There are approximately eight news
agencies, 52 television stations, 165 radio stations and 190 publishing houses
in Afghanistan, according to a report prepared by Reporters Without Borders,
citing data from the Afghan Federation of Media and Journalists.
Foreign Policy magazine stated that
the Taliban had committed violations against journalists, and that it had
received a series of video clips showing that the movement's members arrested a
number of journalists and took them to unknown places, as well as executing a
number of them in the street by firing squad.
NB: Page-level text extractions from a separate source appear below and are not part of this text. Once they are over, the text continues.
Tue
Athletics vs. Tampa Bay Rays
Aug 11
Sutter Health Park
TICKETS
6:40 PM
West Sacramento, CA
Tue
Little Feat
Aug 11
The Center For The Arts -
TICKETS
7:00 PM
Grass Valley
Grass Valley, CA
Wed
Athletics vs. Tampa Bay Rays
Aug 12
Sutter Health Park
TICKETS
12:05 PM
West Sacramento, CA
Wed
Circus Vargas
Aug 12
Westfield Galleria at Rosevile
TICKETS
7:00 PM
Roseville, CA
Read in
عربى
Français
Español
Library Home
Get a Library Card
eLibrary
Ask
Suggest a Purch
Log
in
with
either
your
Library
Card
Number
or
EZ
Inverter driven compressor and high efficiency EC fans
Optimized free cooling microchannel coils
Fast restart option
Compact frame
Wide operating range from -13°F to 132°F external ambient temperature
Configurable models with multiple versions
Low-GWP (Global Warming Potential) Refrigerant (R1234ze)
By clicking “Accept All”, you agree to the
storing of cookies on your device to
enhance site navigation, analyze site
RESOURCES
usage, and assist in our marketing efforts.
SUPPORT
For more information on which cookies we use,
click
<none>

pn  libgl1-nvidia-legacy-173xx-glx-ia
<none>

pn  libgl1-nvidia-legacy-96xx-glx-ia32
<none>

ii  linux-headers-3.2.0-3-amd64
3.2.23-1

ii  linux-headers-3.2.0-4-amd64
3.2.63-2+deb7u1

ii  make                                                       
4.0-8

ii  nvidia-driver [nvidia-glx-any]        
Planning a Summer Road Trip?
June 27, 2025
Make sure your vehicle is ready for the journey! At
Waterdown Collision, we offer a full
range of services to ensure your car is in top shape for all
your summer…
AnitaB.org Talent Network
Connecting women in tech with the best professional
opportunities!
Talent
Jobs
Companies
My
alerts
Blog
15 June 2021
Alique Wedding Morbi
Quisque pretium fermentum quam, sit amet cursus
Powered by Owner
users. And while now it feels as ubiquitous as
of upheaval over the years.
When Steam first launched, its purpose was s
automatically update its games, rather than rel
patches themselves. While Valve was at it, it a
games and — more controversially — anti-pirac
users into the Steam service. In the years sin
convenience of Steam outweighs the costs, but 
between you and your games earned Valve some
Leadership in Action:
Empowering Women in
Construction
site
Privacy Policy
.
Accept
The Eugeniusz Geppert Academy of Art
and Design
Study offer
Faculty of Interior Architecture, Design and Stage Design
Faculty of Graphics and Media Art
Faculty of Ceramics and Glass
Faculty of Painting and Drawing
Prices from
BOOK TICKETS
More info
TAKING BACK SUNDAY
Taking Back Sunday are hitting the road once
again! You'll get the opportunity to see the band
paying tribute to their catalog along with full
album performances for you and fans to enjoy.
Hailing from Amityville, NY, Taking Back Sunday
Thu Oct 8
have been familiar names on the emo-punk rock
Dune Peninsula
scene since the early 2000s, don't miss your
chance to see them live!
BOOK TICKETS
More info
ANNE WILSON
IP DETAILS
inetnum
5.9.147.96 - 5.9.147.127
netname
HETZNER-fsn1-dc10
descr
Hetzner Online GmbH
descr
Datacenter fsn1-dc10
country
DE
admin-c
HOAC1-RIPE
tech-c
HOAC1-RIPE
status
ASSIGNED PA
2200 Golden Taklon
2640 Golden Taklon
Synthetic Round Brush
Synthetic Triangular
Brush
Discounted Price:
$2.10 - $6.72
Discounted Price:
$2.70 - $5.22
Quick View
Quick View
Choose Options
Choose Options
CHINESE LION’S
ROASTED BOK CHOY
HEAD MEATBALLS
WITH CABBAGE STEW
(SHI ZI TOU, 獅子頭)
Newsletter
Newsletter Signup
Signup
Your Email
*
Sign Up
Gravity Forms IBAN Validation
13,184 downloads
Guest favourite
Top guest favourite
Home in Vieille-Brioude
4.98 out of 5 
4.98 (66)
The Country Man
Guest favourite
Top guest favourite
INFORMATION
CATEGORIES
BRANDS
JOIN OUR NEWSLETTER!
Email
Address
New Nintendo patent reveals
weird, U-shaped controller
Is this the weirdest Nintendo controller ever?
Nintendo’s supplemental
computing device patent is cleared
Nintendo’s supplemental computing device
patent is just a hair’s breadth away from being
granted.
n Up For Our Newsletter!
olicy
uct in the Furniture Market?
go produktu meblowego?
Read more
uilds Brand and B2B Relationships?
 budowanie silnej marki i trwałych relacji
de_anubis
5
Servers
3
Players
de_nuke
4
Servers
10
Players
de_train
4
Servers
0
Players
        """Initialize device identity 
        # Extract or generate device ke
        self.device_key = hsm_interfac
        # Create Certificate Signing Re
According to Deutsche Welle, Taliban
members recently killed a DW journalist and wounded another, and the movement
searched the homes of three journalists from DW.
Kidnappings and
killings
According to DW, the Taliban is
believed to have kidnapped Nematullah Hemat from the private television station
Gargasht, and it deliberately killed Toofan Omar, head of the private radio
station Paktia Ghag.
On August 2, the movement killed
translator Amdadullah Hamdard, who was working as a correspondent for the
German weekly Die Zeit on a street in the city of Jalalabad in eastern
Afghanistan.
A month ago, Pulitzer Prize-winning
Indian photo-journalist Danish Siddiqui was shot and killed by the Taliban in
Kandahar.
The US-based Committee to Protect
Journalists (CPJ) had earlier stressed that the Afghan Taliban movement should
stop attacking journalists who cover the movement's seizure of power in
Afghanistan and allow them to work freely.
Dark fate
For his part, Mohamed Hussein, a
professor of political science at Cairo University, said that the fate of the
press under the Taliban will be dark, because the movement does not allow media
professionals to practice their work freely, as it will dictate certain agendas
and vocabulary to them, while whoever does not agree with its policy will be
killed.
In an exclusive statement to the
Reference, Hussein stressed that the Taliban does not care that the eyes of the
world monitor its violations against media professionals and reporters, and
therefore the future of media in Afghanistan is dark.